Circle rotating within a circle I saw this video and I was wondering how to write an equivalence between the motion of oscillating dots and the rolling circle within the bigger circle, assuming that as the number of oscillating dots approaches infinity they become geometrically equivalent to a smaller circle rotating within the bigger one.
Therefore I'd like to know how we can relate the angular momentum of the rotation of the smaller circle to the oscillating dots. Basically I want to know how to find the angular momentum of the smaller circle if I had the frequency of oscillation of the independent dots. Is that possible?
PS: I apologize in advance if my question is ill-formed. I'm not a professional and I'm sorry for the badly written question. Thank you for your time.
 A: Let's consider circle of radius $r$ rotating inside circle of radius $R$ without slippage. The center of small circle C is moving at the circular line of radius $R-r$.
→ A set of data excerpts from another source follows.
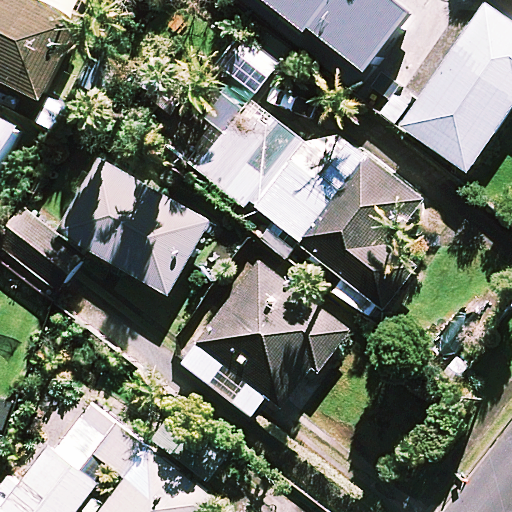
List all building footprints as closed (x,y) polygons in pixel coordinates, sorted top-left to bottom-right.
[(44,0),(42,4),(35,0),(0,0),(0,80),(48,104),(98,0),(44,0)] [(367,0),(387,9),(390,0),(367,0)] [(511,24),(490,9),(409,129),(477,175),(511,123),(511,24)] [(122,73),(93,55),(74,86),(103,104),(122,73)] [(247,114),(226,93),(198,121),(219,142),(247,114)] [(0,178),(24,130),(0,118),(0,178)] [(297,162),(260,207),(281,224),(266,242),(291,262),(306,244),(390,314),(431,264),(401,239),(428,206),(357,146),(325,185),(297,162)] [(218,226),(106,163),(65,235),(177,298),(218,226)] [(91,258),(50,231),(26,267),(67,294),(91,258)] [(356,336),(262,264),(187,363),(259,418),(273,399),(289,411),(320,371),(326,375),(356,336)] [(88,412),(60,391),(44,412),(60,424),(2,499),(0,504),(0,511),(82,511),(116,469),(130,481),(106,511),(222,511),(228,506),(96,402),(88,412)] [(190,425),(169,450),(210,485),(231,459),(190,425)]
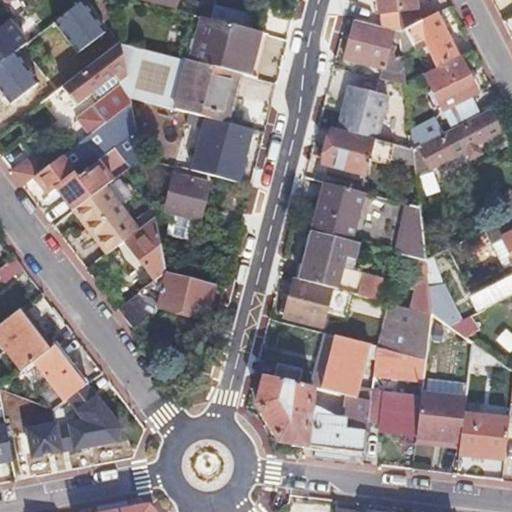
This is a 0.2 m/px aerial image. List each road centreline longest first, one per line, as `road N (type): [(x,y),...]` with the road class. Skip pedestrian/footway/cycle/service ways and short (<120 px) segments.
road 1 (residential): [(219,425),(299,115),(319,0)]
road 2 (residential): [(0,199),(176,436)]
road 3 (residential): [(511,501),(249,468)]
road 4 (residential): [(165,474),(0,507)]
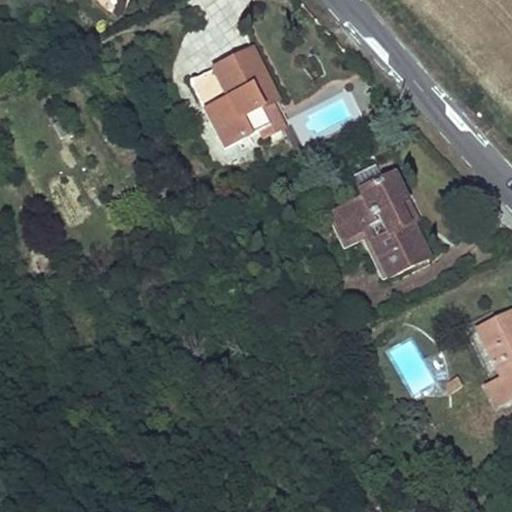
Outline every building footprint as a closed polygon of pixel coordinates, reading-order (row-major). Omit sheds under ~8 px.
[(70,0),(80,20),(119,0),(70,0)] [(251,54),(187,89),(223,156),(260,136),(269,131),(260,114),(274,106),(278,104),(260,70),(251,54)] [(290,136),(274,106),(260,114),(269,131),(260,136),(267,148),(290,136)] [(358,193),(383,185),(378,171),(354,178),(358,193)] [(395,207),(385,187),(353,203),(357,211),(325,227),(335,246),(343,242),(358,235),(384,287),(425,267),(405,227),(394,232),(384,212),(395,207)] [(405,227),(395,207),(384,212),(394,232),(405,227)] [(370,295),(384,287),(358,235),(343,242),(370,295)] [(511,334),(507,325),(468,345),(491,391),(481,396),(475,399),(487,422),(511,408),(511,334)] [(491,391),(468,345),(458,351),(481,396),(491,391)]
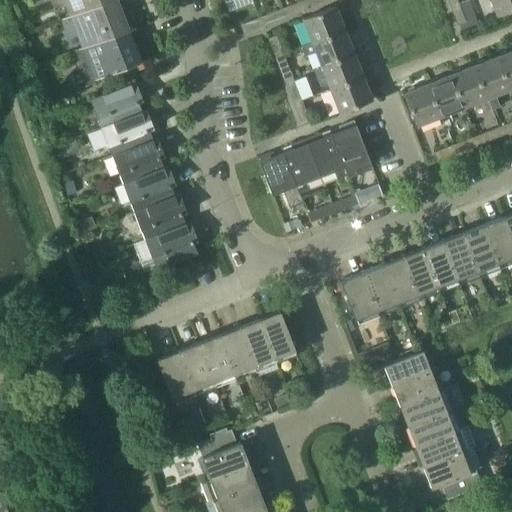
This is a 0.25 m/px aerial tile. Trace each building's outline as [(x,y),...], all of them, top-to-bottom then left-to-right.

Using coordinate system with origin in the center of large circle: $x_C=(R-r)\cos \omega t$, $y_C=(R-r)\sin \omega t$.
During samll time $\Delta t$ the center of small circle goes the way $\omega (R-r) \Delta t$. Without slippage this way can be represented as result of rotation around touching point with angular velocity $\omega_1=\omega\frac{R-r}{r}$ in direction opposite to $\omega$.
Consider point A of small circle. $x_A=x_C+r \cos (\phi-\omega_1 t)$, $y_A=y_C+r\sin (\phi-\omega_1 t)$.
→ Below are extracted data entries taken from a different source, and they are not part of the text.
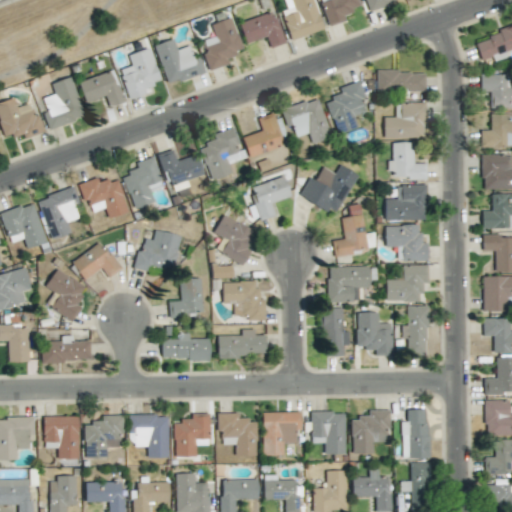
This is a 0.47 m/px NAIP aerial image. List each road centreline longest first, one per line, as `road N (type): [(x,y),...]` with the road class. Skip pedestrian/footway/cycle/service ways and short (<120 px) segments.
road 1 (residential): [(495,0),(0,179)]
road 2 (residential): [(455,511),(452,77),(441,16)]
road 3 (residential): [(456,385),(0,390)]
road 4 (residential): [(291,387),(289,257)]
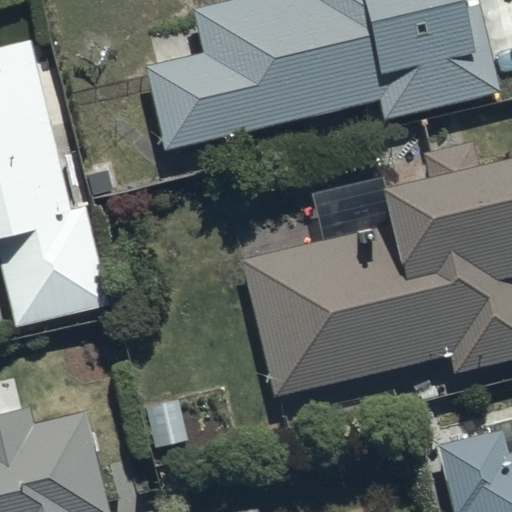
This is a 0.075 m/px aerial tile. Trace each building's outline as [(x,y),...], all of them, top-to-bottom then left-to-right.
[(251,0),(182,18),(192,55),(130,71),(152,155),(361,101),(367,125),(491,93),(467,0),(251,0)] [(0,333),(96,312),(36,42),(0,50),(0,333)] [(357,234),(229,266),(263,402),(436,359),(440,376),(511,357),(511,227),(511,228),(496,163),(467,170),(461,148),(407,161),(412,182),(348,198),(357,234)] [(0,511),(94,511),(73,415),(20,427),(17,411),(0,415),(0,511)] [(511,511),(511,418),(483,424),(487,439),(424,452),(436,511),(511,511)]
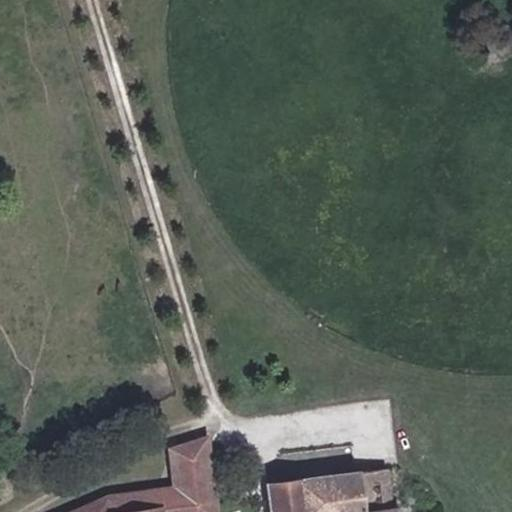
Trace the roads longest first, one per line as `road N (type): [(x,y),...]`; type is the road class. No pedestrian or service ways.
road 1 (track): [(337,424),(238,433),(222,414),(98,0)]
road 2 (track): [(222,414),(180,428),(35,511)]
If $R=2r$ then $\omega_1=\omega$ and $x_A=r\cos\omega t+r\cos(\phi-\omega t)=r(1+\cos\phi)\cos\omega t+r\sin\phi \sin \omega t$, $y_A=r\sin\omega t+r\sin(\phi-\omega t)=r(1-\cos\phi)\sin\omega t+r \sin\phi \cos\omega t$.
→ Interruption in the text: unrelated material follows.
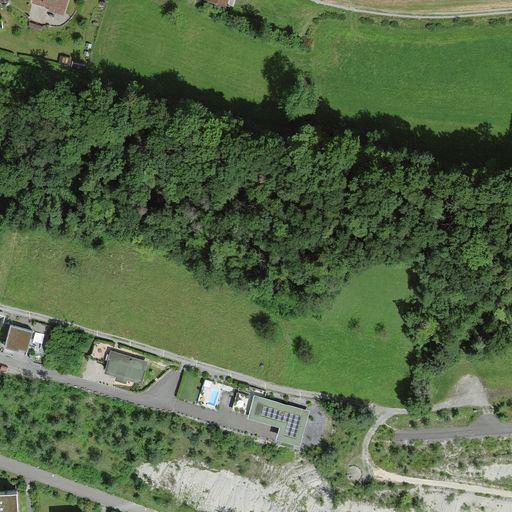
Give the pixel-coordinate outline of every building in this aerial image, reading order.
[(32,0),(33,1),(50,6),(48,10),(64,14),(68,0),(32,0)] [(43,26),(29,21),(28,26),(40,31),(43,26)] [(33,331),(11,325),(6,344),(19,348),(20,346),(28,349),(29,347),(41,350),(45,336),(33,333),(33,331)] [(107,362),(111,348),(94,343),(90,357),(107,362)] [(142,381),(148,360),(130,354),(111,348),(107,362),(105,369),(116,372),(115,376),(127,380),(128,376),(142,381)] [(300,443),(310,409),(265,396),(266,391),(240,383),(233,409),(249,413),(249,415),(276,423),(280,424),(276,436),(300,443)] [(18,511),(17,487),(0,488),(0,511),(18,511)]
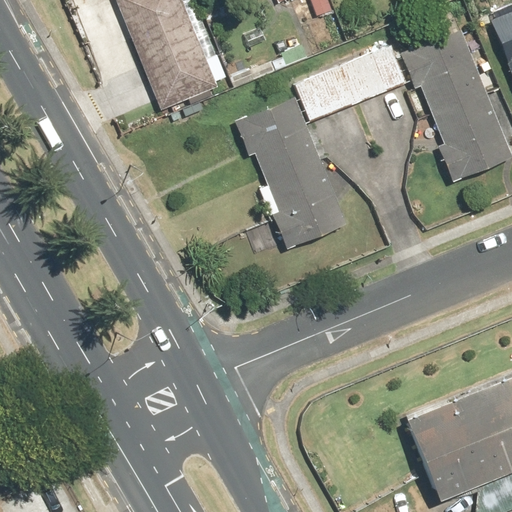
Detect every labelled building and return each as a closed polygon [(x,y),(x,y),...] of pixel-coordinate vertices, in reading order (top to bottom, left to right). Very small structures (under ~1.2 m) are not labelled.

Consider expression $x_A \sin \phi-y_A(1+\cos\phi)=$ $r(1+\cos\phi)\sin\phi\cos\omega t+r\sin^2\phi\sin\omega t-r(1-\cos^2\phi)\sin\omega t-r(1+\cos\phi)\sin\phi\cos\omega t=0$, that means $mx_A-ny_A=0$ with constants $m$, $n$ depending on $\phi$. This is equation of straight line going through the origin, except the case $\phi=\pi$, when $x_A=0$, which is also straight line.
A: I refer to the setting shown here and here: The outer circle has radius $R$, the inner circle has radius $R/2$. We can label each point of the inner circle with a parameter $0\leq a<2 \pi$. The motion of each point in the inner circle is given by the simultaneous motion of the white arrow
$$
w(t) = \frac{R}{2}(\cos (\omega t), \sin(\omega t) )
$$
and of the blue arrow relative to the point labelled by $a$ (note that the two arrows must move with the same angular velocity $\omega$ but in opposite directions):
$$
b_a(t) = \frac{R}{2}(\cos(-\omega t+a), \sin (-\omega t+a) )
$$

Therefore, for each point $a$, its trajectory is given by
$$
r_a(t) = b_a(t) + w(t) = \frac{R}{2}\big( \cos (\omega t)+\cos(a+\omega t) \, , \,  \sin(\omega t) +\sin (a-\omega t) \big)
$$
The velocity of the points in the inner circle is given by the derivative in $t$:
$$
r_a'(t) = \frac{R \, \omega }{2}\big(   -\sin(\omega t) + \sin(a-\omega t) \, , \,  \cos(\omega t ) - \cos(a - t \omega) \big)
$$
Finally, the angular momentum of the point labelled by $a$ with respect to the origin is $l_a(t) = r_a(t) \times r_a'(t)$, namely (using the somewhat standard notation $r_a = (x_a,y_a)$ and $r_a' = (x_a',y_a')$)
$$
l_a(t) = x_a(t) y_a'(t) - y_a(t) x_a'(t)
$$
Note: we are extending the cross product to 2D, the result it's a scalar.
You can check by direct calculation that
$$l_a(t)=0 \qquad \forall a$$
This is not surprising, since each point identified by $a$ moves on a straight line that goes through the origin. It follows that also the angular momentum of the whole inner circle is zero (as it is a sum, or better, an integral, of zero contributions). Assume that the inner circle has a total mass $M$, uniformly distributed (the mass density per unit length is $M/(2 \pi (R/2))= M/( \pi R)$ and the line element is $(R/2) da$)
$$
l_{tot} = \frac{M}{\pi R} \int_{0}^{2 \pi} da \, \frac{R}{2}  \, l_a(t) = \frac{M}{2\pi } \int_{0}^{2 \pi} da  \, l_a(t)  = 0
$$
Why is the angular momentum zero? because the inner circle undergoes two rotations in opposite directions at the same time. This result is consistent with the König's theorem.